* **PROBLEM DETAILS**: Copy each line below in which the string "Pinot" occurs.

Collection entries

+-------+

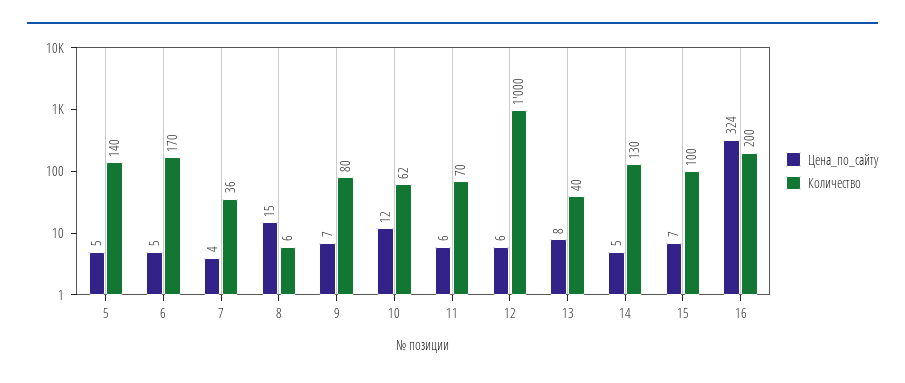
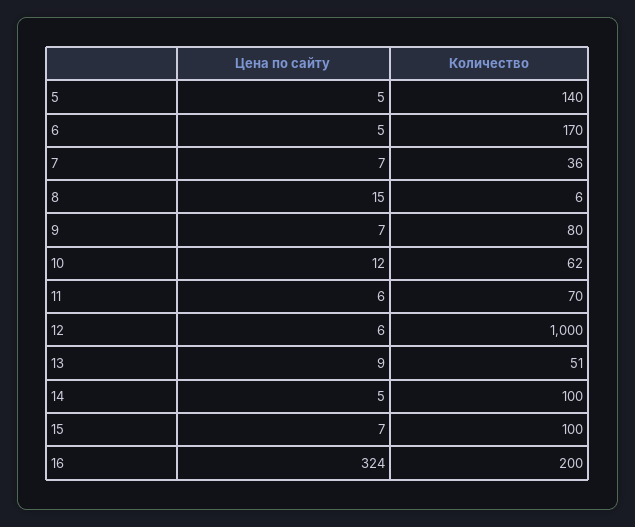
  {
    "Цена_по_сайту": {
      "5": 5,
      "6": 5,
-     "7": 4,
+     "7": 7,
      "8": 15,
      "9": 7,
      "10": 12,
      "11": 6,
      "12": 6,
-     "13": 8,
+     "13": 9,
      "14": 5,
      "15": 7,
      "16": 324
    },
    "Количество": {
      "5": 140,
      "6": 170,
      "7": 36,
      "8": 6,
      "9": 80,
      "10": 62,
      "11": 70,
      "12": 1000,
-     "13": 40,
+     "13": 51,
-     "14": 130,
+     "14": 100,
      "15": 100,
      "16": 200
    }
  }

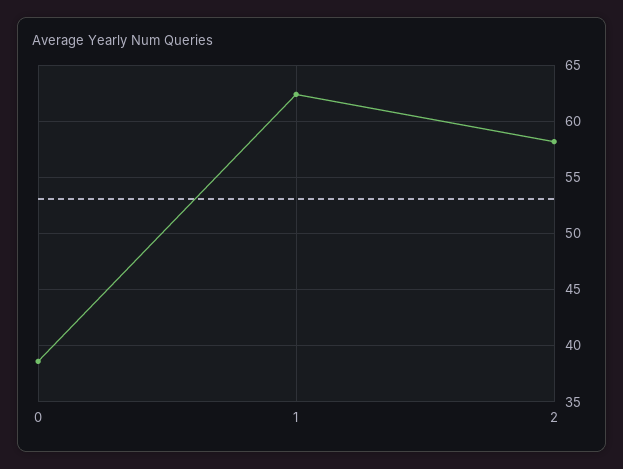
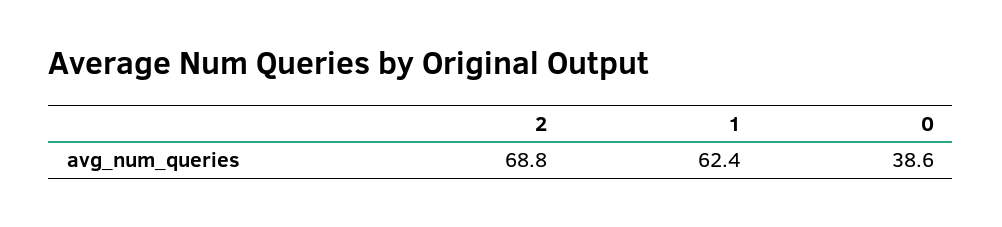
  {
    "0": 38.6,
    "1": 62.4,
-   "2": 58
+   "2": 68.8
  }

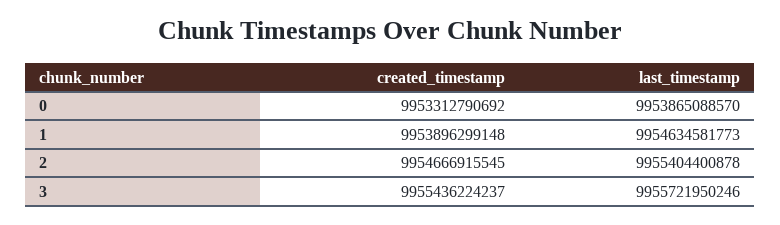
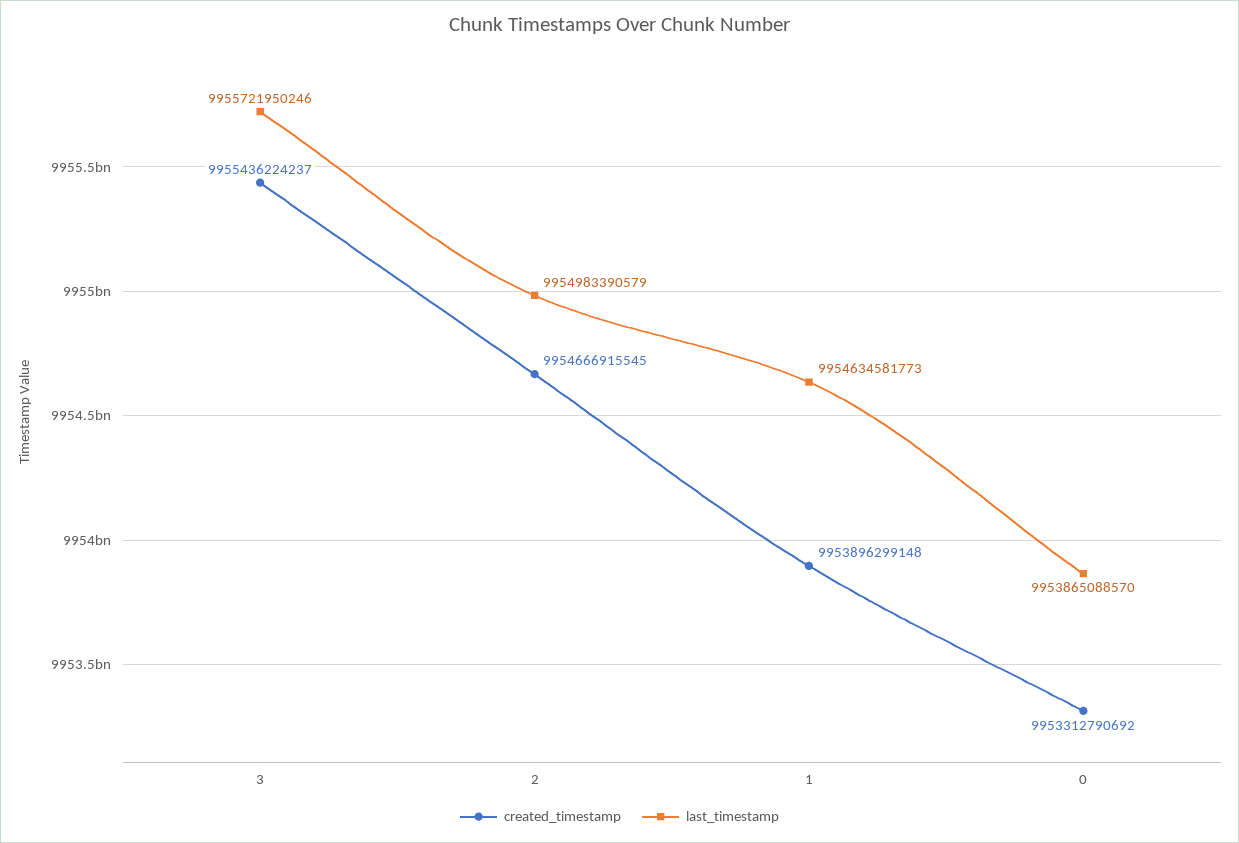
  {
    "created_timestamp": {
      "0": 9953312790692,
      "1": 9953896299148,
      "2": 9954666915545,
      "3": 9955436224237
    },
    "last_timestamp": {
      "0": 9953865088570,
      "1": 9954634581773,
-     "2": 9955404400878,
+     "2": 9954983390579,
      "3": 9955721950246
    }
  }

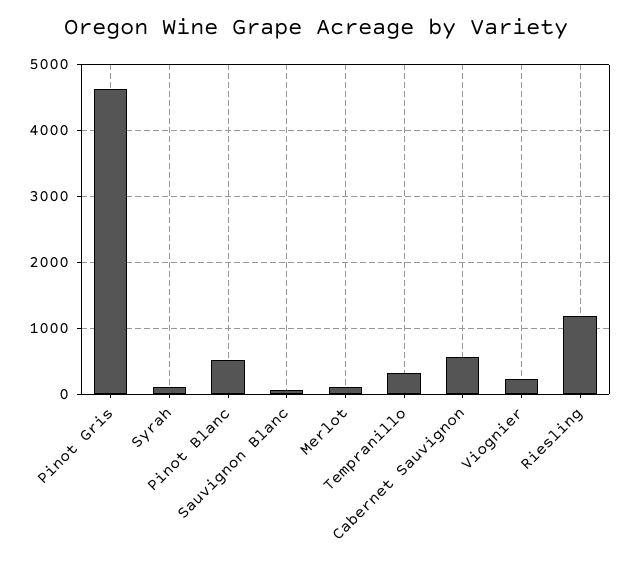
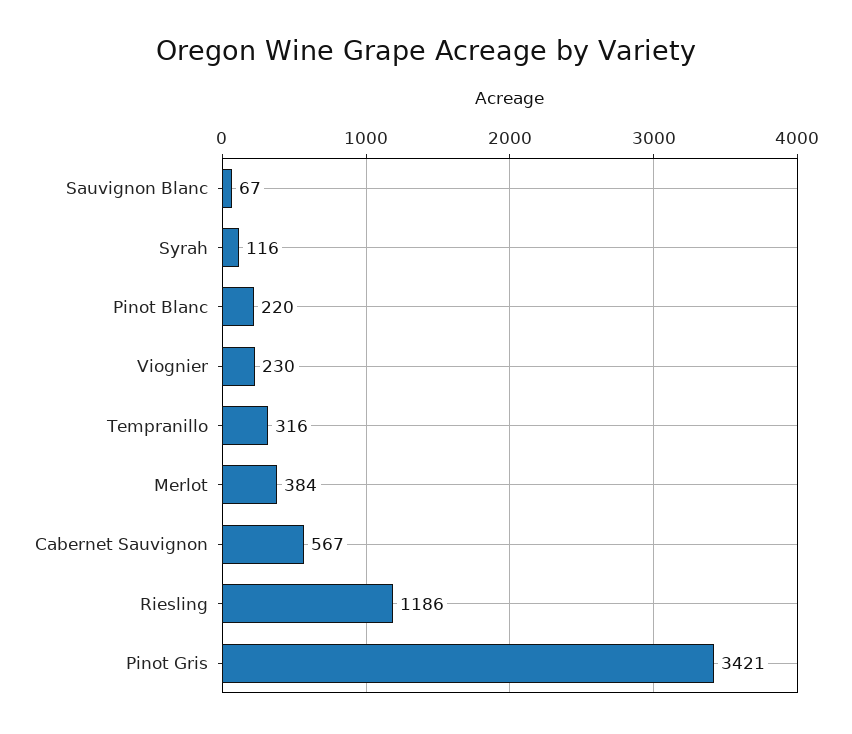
  {
-   "Pinot Gris": 4600,
+   "Pinot Gris": 3421,
    "Syrah": 116,
-   "Pinot Blanc": 500,
+   "Pinot Blanc": 220,
    "Sauvignon Blanc": 67,
-   "Merlot": 100,
+   "Merlot": 384,
    "Tempranillo": 316,
    "Cabernet Sauvignon": 567,
    "Viognier": 230,
    "Riesling": 1186
  }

+-------+

* **TASK SOLUTION**:
-   "Pinot Gris": 4600,
+   "Pinot Gris": 3421,
-   "Pinot Blanc": 500,
+   "Pinot Blanc": 220,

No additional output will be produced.